For years, Tesla has been heated over issues of quality control – whether it’s improper roofs, loose bolts or sloppy bodywork – with Sandy Munro, an expert carmaker who once compared the build quality of a 2018. Model 3 to a Kia from the 1990s.

In a one-on-one interview with Munro published this week, Tesla CEO Elon Musk warned of some of the company’s production hurdles and recommended the best time of year for a new Tesla for sale.

When asked how the fit and finish of two Model 3 sedan cars that Munro examined could differ so much from each other – even though they were only built a month apart – Musk acknowledged that the build quality is usually worse than Tesla’s. scale up production quickly.

“Friends ask me when they should buy a Tesla. Well, buy it right at the beginning, or when production has a steady state,” Musk said. “But during the production ramp, it’s very difficult to be in vertical climbing mode and get everything right on the small details. It’s just a super difficult thing.”

Customers who “really want things to be called,” Musk continues, should buy a very early model or one built ‘once production is flattened’.
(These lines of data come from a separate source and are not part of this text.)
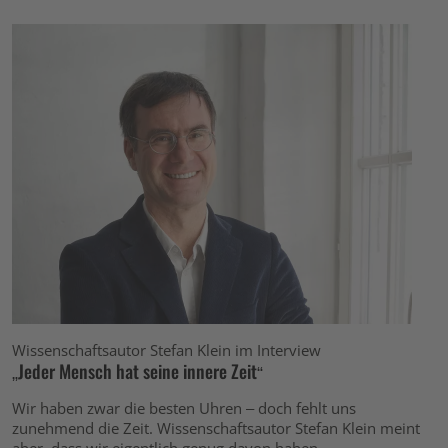
Wissenschaftsautor Stefan Klein im Interview
„Jeder Mensch hat seine innere Zeit“
Wir haben zwar die besten Uhren – doch fehlt uns
zunehmend die Zeit. Wissenschaftsautor Stefan Klein meint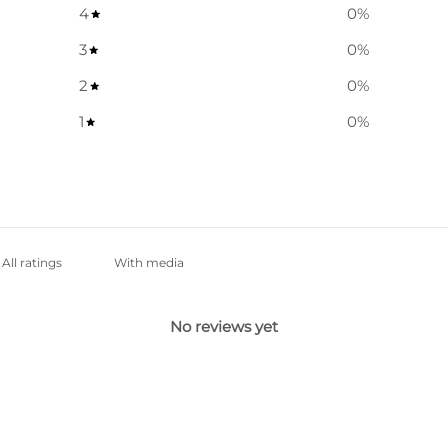
4
0
%
3
0
%
2
0
%
1
0
%
With media
No reviews yet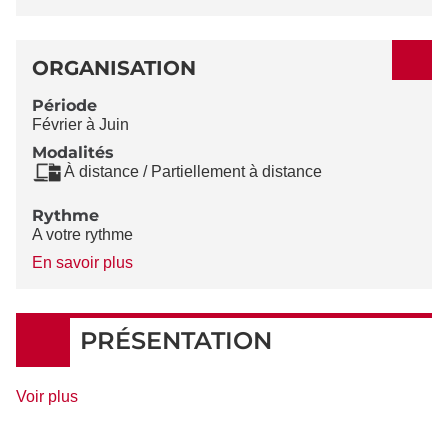
ORGANISATION
Période
Février à Juin
Modalités
À distance / Partiellement à distance
Rythme
A votre rythme
à
En savoir plus
propos
du
Rythme
PRÉSENTATION
de
Voir plus
détails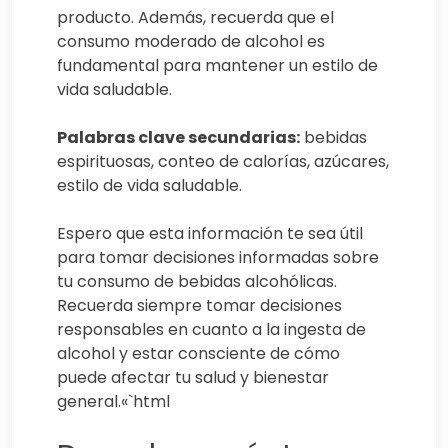
producto. Además, recuerda que el
consumo moderado de alcohol es
fundamental para mantener un estilo de
vida saludable.
Palabras clave secundarias:
bebidas
espirituosas, conteo de calorías, azúcares,
estilo de vida saludable.
Espero que esta información te sea útil
para tomar decisiones informadas sobre
tu consumo de bebidas alcohólicas.
Recuerda siempre tomar decisiones
responsables en cuanto a la ingesta de
alcohol y estar consciente de cómo
puede afectar tu salud y bienestar
general.«`html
Read more: According to experts, Aurora and Lucid Motors is one of the five start-ups for electric vehicles and self-driving, which will probably be announced in 2021.

Last year, and especially in its final months, Tesla strongly insisted on delivering 500,000 vehicles, an aggressive sales target that the company only missed a few hundred cars. But the race to speed up production has drawbacks, Musk said.

The CEO told Munro that Tesla was accelerating production, a problem he was dealing with, that ‘the paint did not necessarily dry enough’, which led to quality issues. He said that Tesla did “improve the gap and paint quality considerably by the end of last year, even in the course of December.”

Musk, who tends to be overly optimistic about Tesla’s ambitions, admitted in the interview that mass – producing cars are no easy task. He said Tesla was the first American car company to reach volume production since Chrysler was founded in 1925.

“Prototypes are easy and fun, and it’s extremely difficult to achieve volume production with a reliable product at an affordable price,” Musk said. “Our production is hell.”